# Общий раздел > Форум свободного общения > Юмор >  Свадьба - статусы

## Irina

* В свадебной церемонии участвуют два кольца: одно надевают на палец невесты, другое продевают в нос жениха.

* Если белое - символ невинности, почему жених в черном?

 * В семье все поровну: мужу - галстук, жене - шубу!

* От поцелyя до ссоpы один шаг, а от ссоpы до поцелyя - неделя, а то и новые сапоги!

 * Многие девушки женятся на мужчинах, напоминающих им отца. Не потому ли их матери плачут на свадебной церемонии?
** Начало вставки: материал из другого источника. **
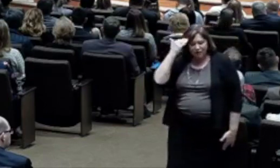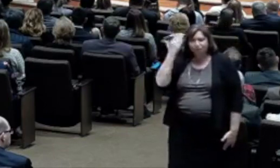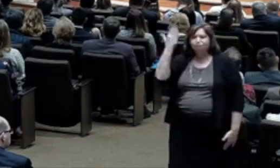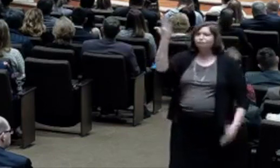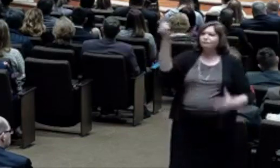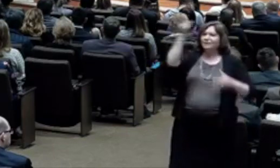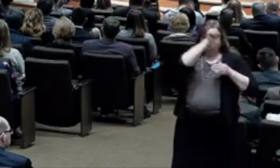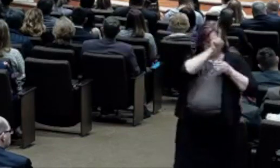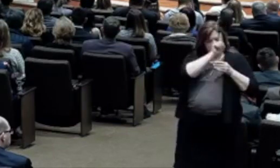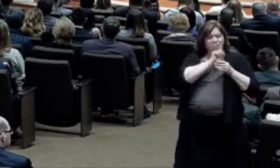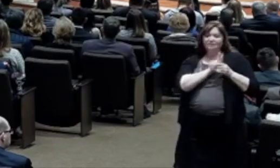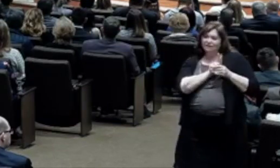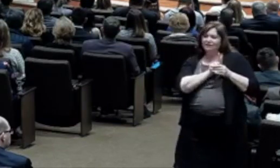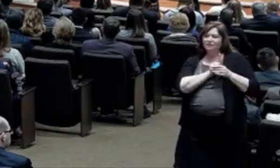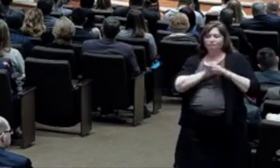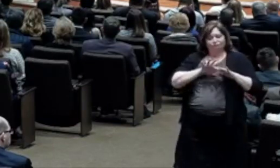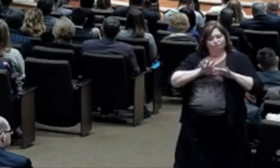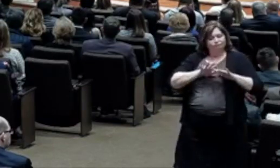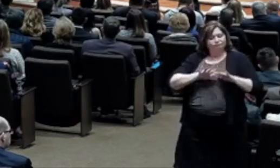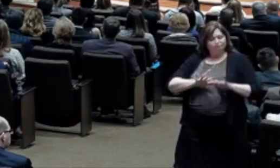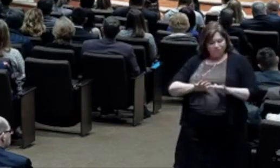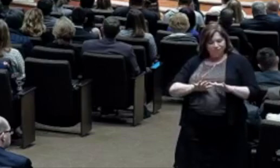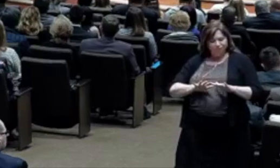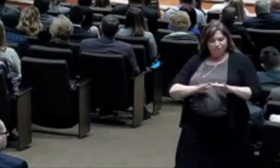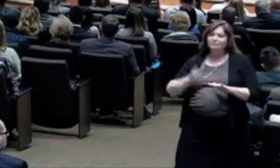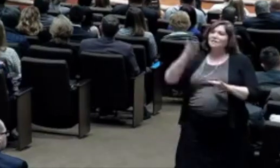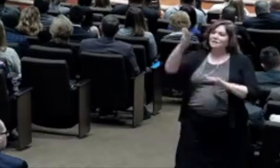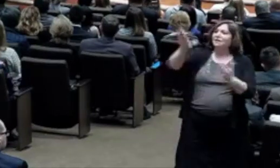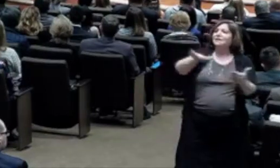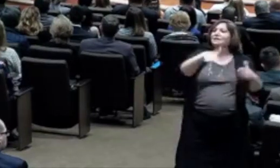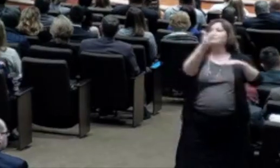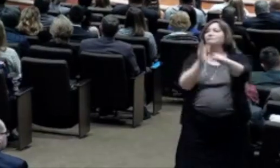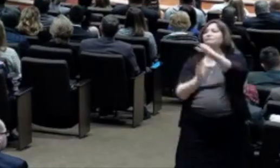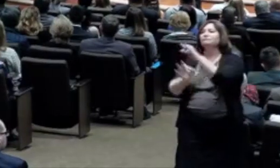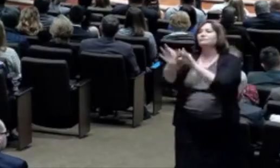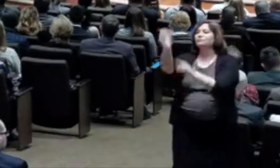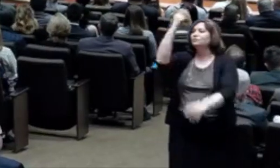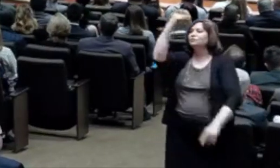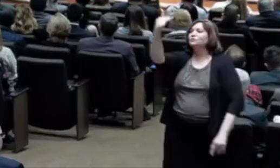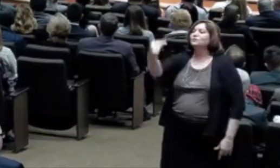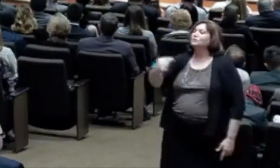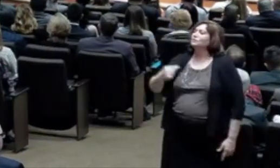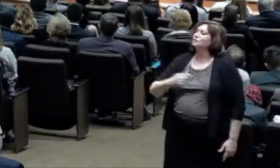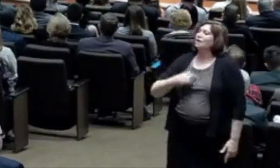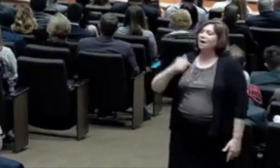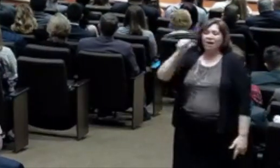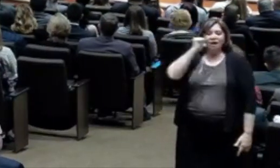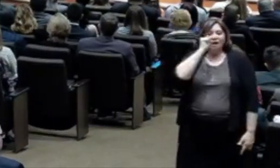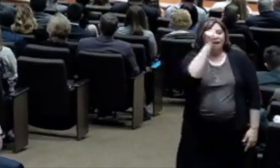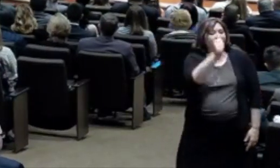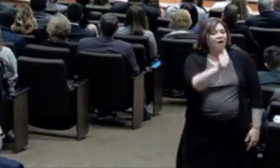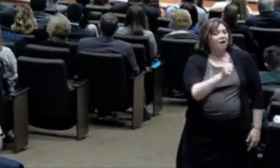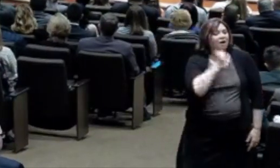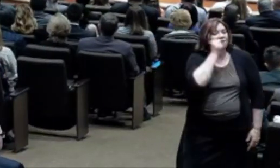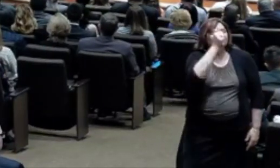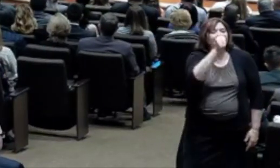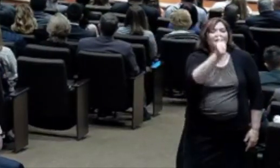died in my place. Each day I stand set free from sin,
 * Свидетельство о браке - водительские права, которые вручаются до экзамена.

 * Брак - похож на осаждённую крепость; те, кто внутри, хотели бы из неё выбраться; те, кто снаружи, хотели бы ворваться в неё.
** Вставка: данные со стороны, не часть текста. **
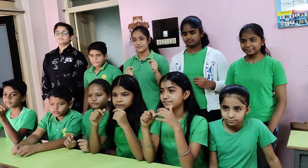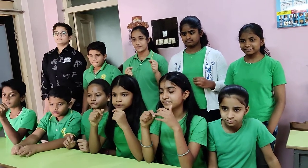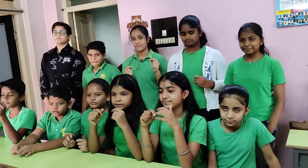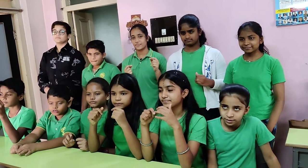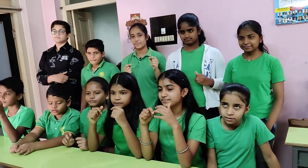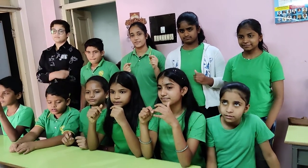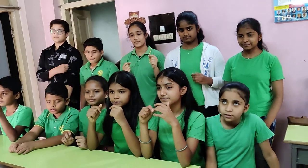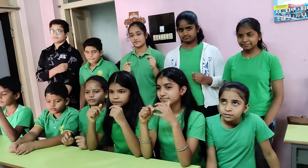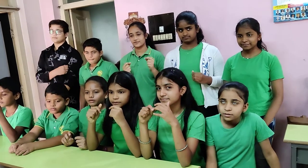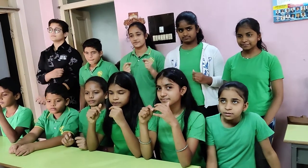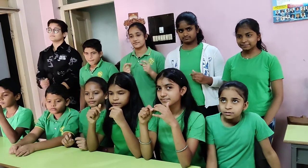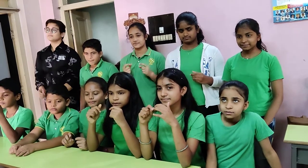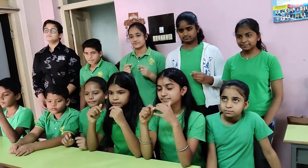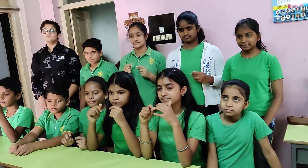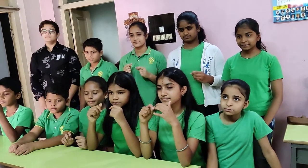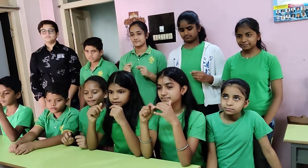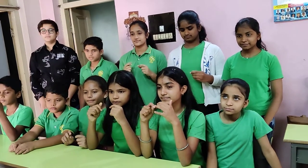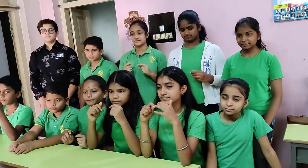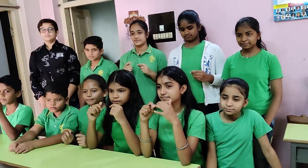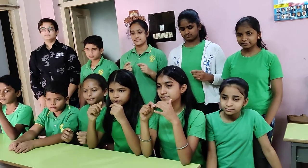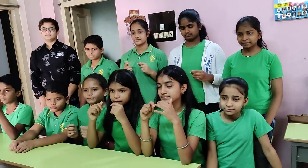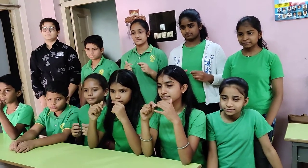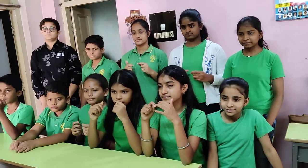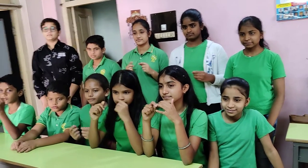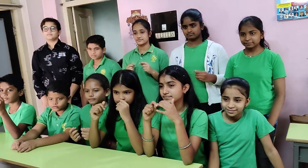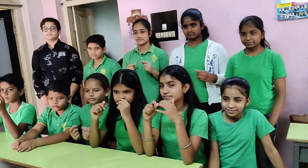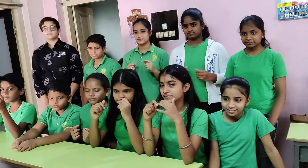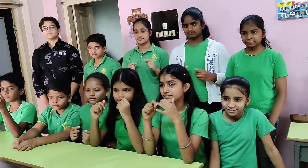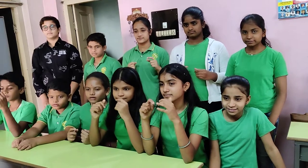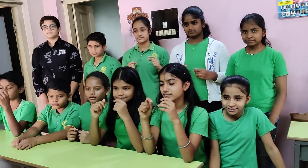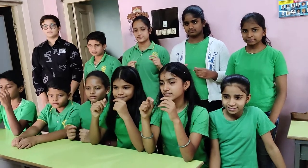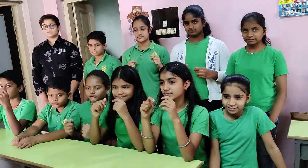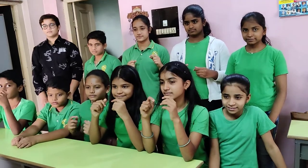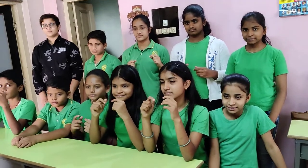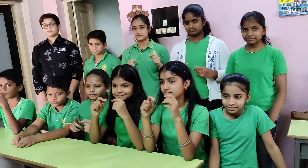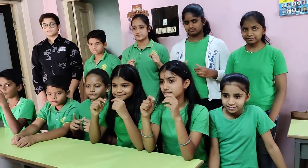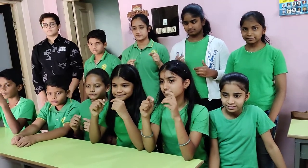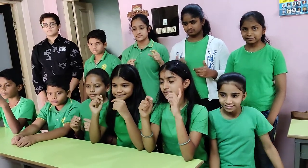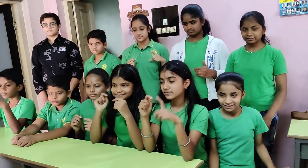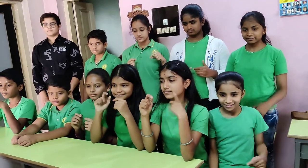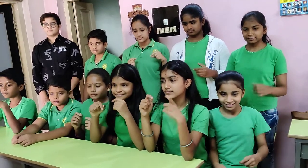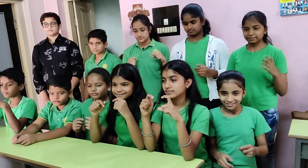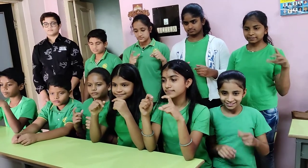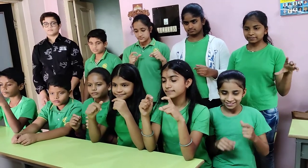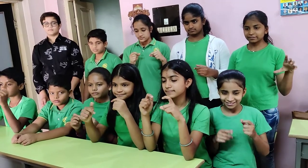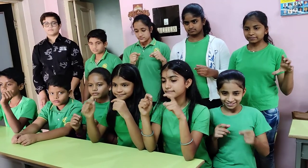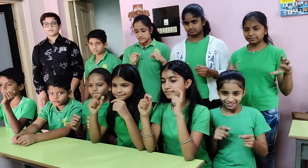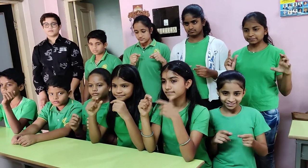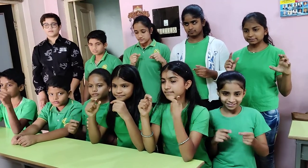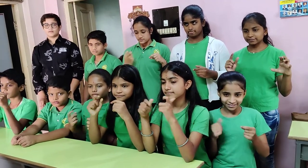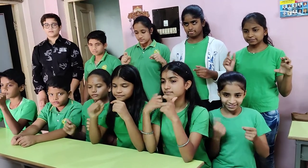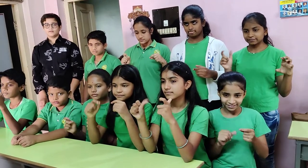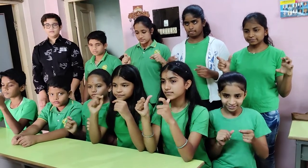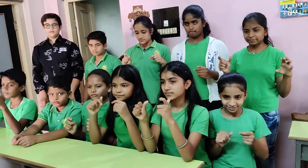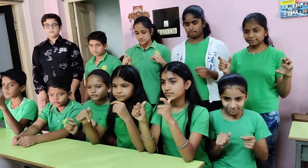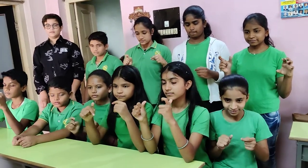,494. Correct answer. Next sum. 9,701 less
* Если ты хочешь, чтобы муж твой время проводил с тобой, то заботься о том, чтобы он ни в каком другом месте не находил столь приятного удовольствия и нежности.

 * Когда на свадьбе невеста бросает букет, все девушки стремятся его поймать, а парни стоят в сторонке и думают: "хоть бы не моя, хоть бы не моя!"

* Если хочешь жениться на умной, красивой и богатой - женись три раза

 * Студенческая свадьба: - Постойте, а почему невеста не пьет? - Так она не скидывалась!

 * - Обожаю свадьбы. Все счастливы, всё красиво, да ещё и торт дают. - Невеста притворяется, что она девственница, жених - что нашёл одну-единственную, родители с обеих сторон - что нравятся друг другу.

 * Вы знаете, почему женщины смотрят порнофильмы до конца? Потому что думают, что в конце будет свадьба!

 * Даже чистосердечное признание (в любви) не освобождает от заключения (брака).

 * Замужество – это мираж в пустыне с дворцами, пальмами и верблюдом. Сначала исчезает дворец, потом пальмы, и ты, наконец, остаёшься один на один с верблюдом.

* Золушка: Туфелька мне подошла, когда свадьба?
      Принц: Это был полуфинал. Сейчас будем мерить бюстгальтер №5...

* На свадьбе теща подбодрила зятя: "Не знаю, как там насчет еды, а пища для размышлений у тебя будет !"

* Нереализованные сексуальные фантазии приводят к тяжелым последствиям, например, к свадьбе.

 * Свадьба-это быстрый, бесплатный, безлимитный выделенный инет, но открывается только один сайт!

* У метро стоят несколько молодых людей. Один разговаривает по мобильному: - …Не, ну а чо ты тут мне канифолишь?! Чо б..?! Харе мозги ***! Короче, б.., да или нет? Ну вот и все!.. Кладет телефон в карман и говорит: - Пацаны, я женюсь!

 * - Где бы ты хотела оказаться навсегда?
      - На 14 странице твоего паспорта...

 * Глаза в глаза. За эти 3 секунды я увидела столько страха в глазах своего бывшего, когда поймала букет на его свадьбе...

 * Вообще... мне плевать на твои планы! В моих планах я выхожу за тебя замуж через пару лет!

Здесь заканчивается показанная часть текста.